Before and after images
################

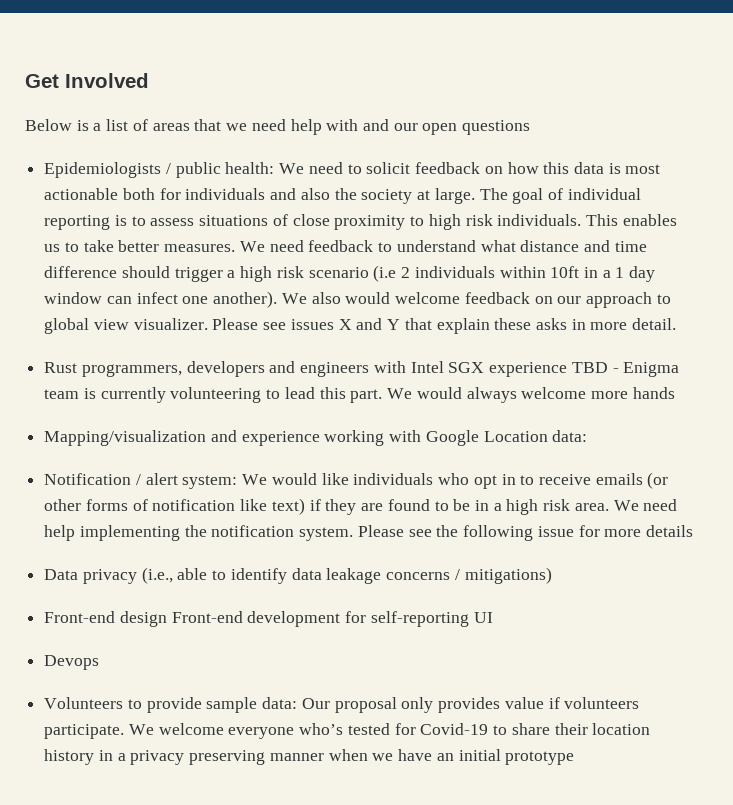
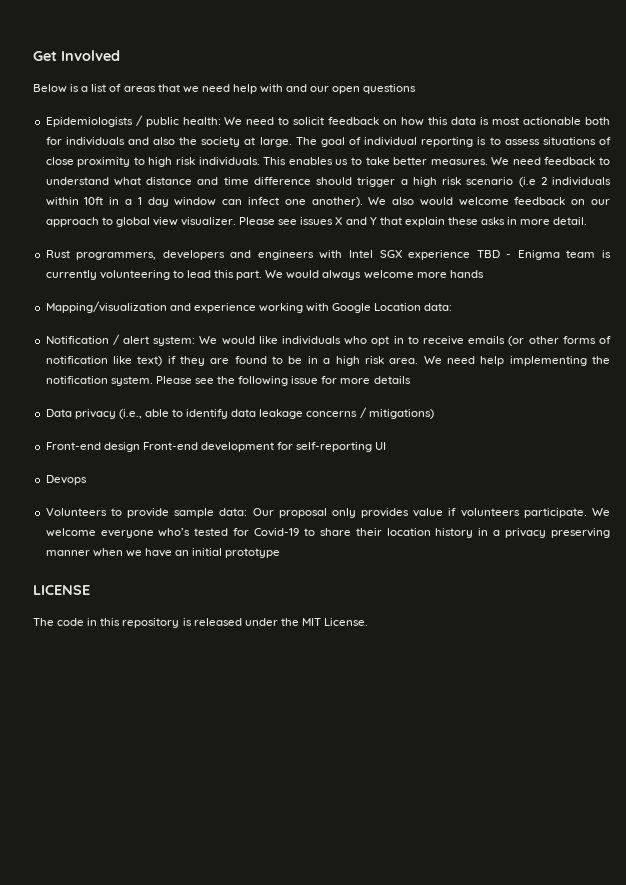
(575, 758) none -> [33,585,90,595] [33,618,369,628] // LICENSE // The code in this repository is released under the MIT License.

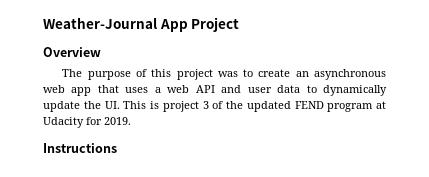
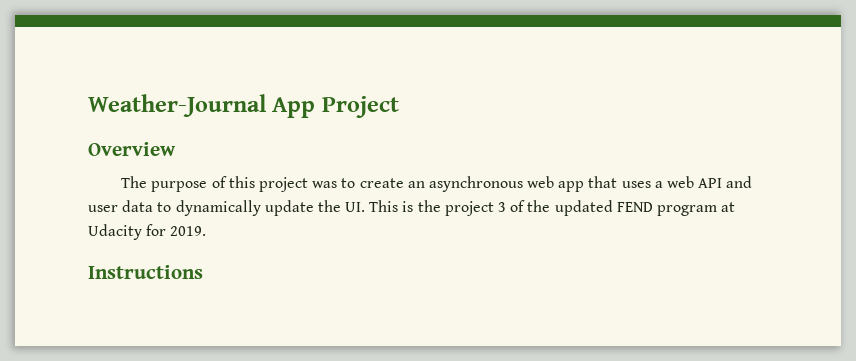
(159, 105) none -> [417,200,441,212] the

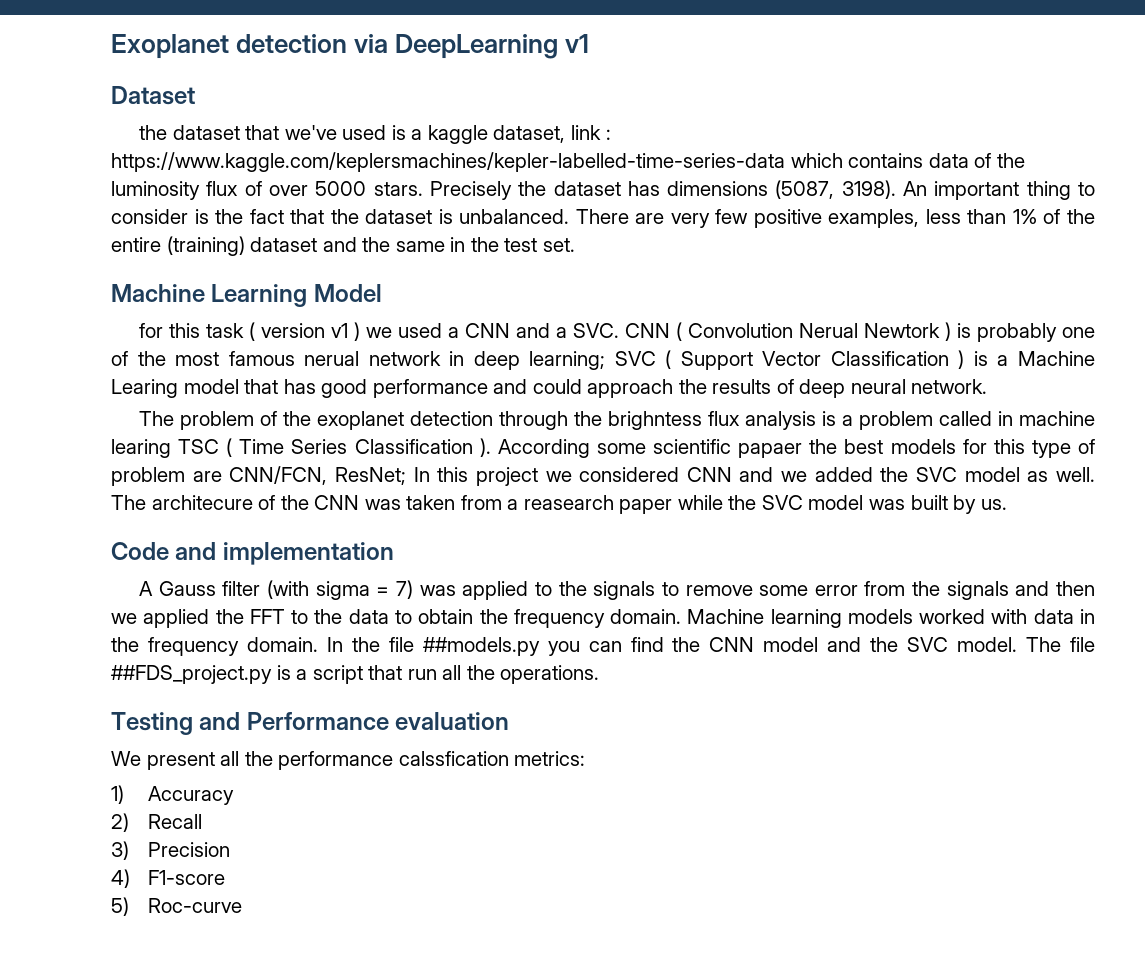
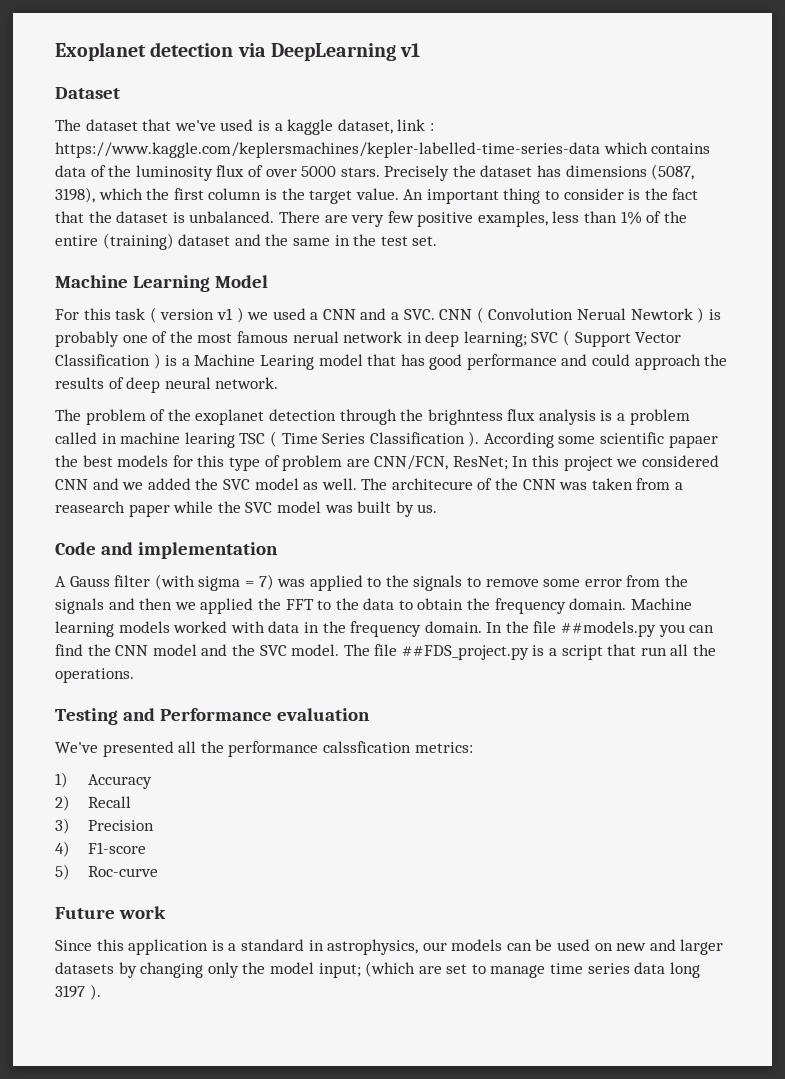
[139,125,168,140] the -> [55,119,81,131] The
[841,180,896,199] 3198). -> [55,187,399,204] 3198), which the first column is the target value.
[139,323,164,338] for -> [55,309,79,320] For
[111,751,215,770] We present -> [55,741,174,757] We've presented
(242, 905) none -> [55,906,166,919] [55,939,724,955] [55,961,700,978] [55,984,101,1000] // Future work // Since this application is a standard in astrophysics, our models can be used on new and larger datasets by changing only the model input; (which are set to manage time series data long 3197 ).

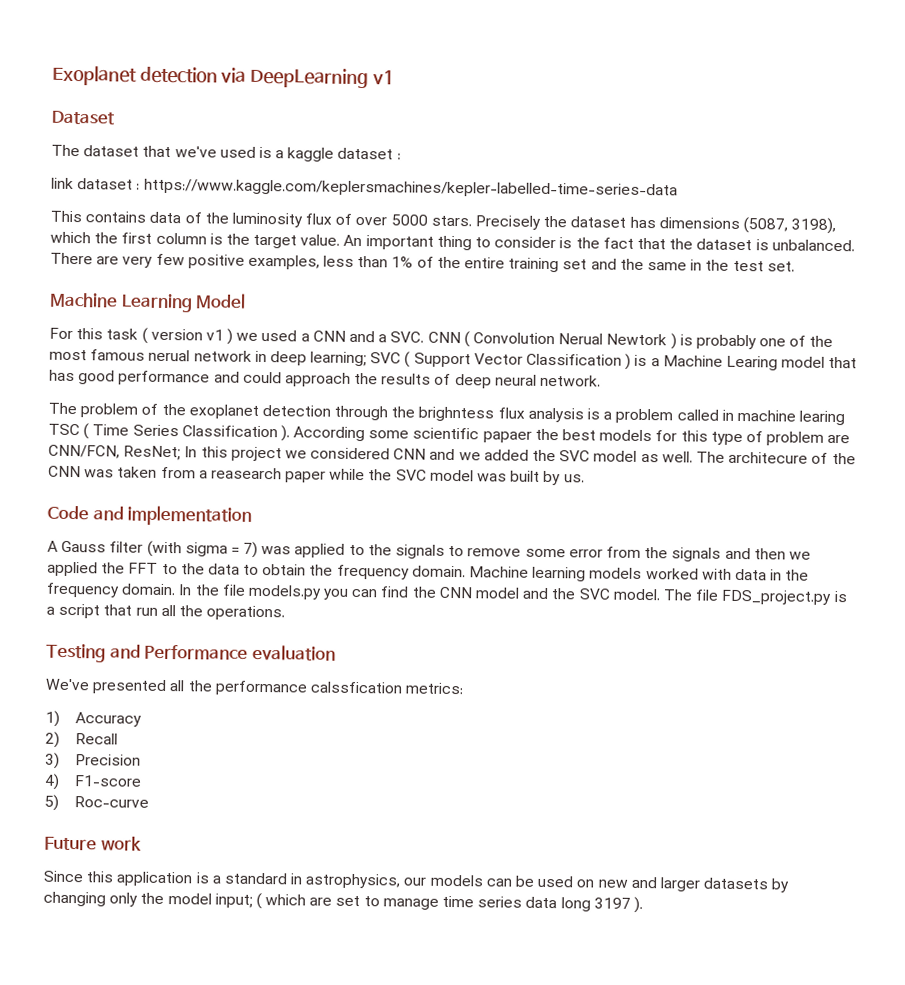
[337,119,426,134] dataset, link -> [337,147,401,160] [51,177,134,190] dataset : // link dataset
[603,142,648,154] which -> [50,210,82,223] // This
[102,233,231,250] (training) dataset -> [508,257,588,273] training set
[561,621,657,637] ##models.py -> [247,584,322,600] models.py
[401,645,529,660] ##FDS_project.py -> [721,589,832,605] FDS_project.py
[365,961,416,977] (which -> [255,892,307,910] ( which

################

# [Exercise requirements]
Please copy the preceding records exactly and omit the images.

# [Exercise answer]
(575, 758) none -> [33,585,90,595] [33,618,369,628] // LICENSE // The code in this repository is released under the MIT License.

(159, 105) none -> [417,200,441,212] the

[139,125,168,140] the -> [55,119,81,131] The
[841,180,896,199] 3198). -> [55,187,399,204] 3198), which the first column is the target value.
[139,323,164,338] for -> [55,309,79,320] For
[111,751,215,770] We present -> [55,741,174,757] We've presented
(242, 905) none -> [55,906,166,919] [55,939,724,955] [55,961,700,978] [55,984,101,1000] // Future work // Since this application is a standard in astrophysics, our models can be used on new and larger datasets by changing only the model input; (which are set to manage time series data long 3197 ).

[337,119,426,134] dataset, link -> [337,147,401,160] [51,177,134,190] dataset : // link dataset
[603,142,648,154] which -> [50,210,82,223] // This
[102,233,231,250] (training) dataset -> [508,257,588,273] training set
[561,621,657,637] ##models.py -> [247,584,322,600] models.py
[401,645,529,660] ##FDS_project.py -> [721,589,832,605] FDS_project.py
[365,961,416,977] (which -> [255,892,307,910] ( which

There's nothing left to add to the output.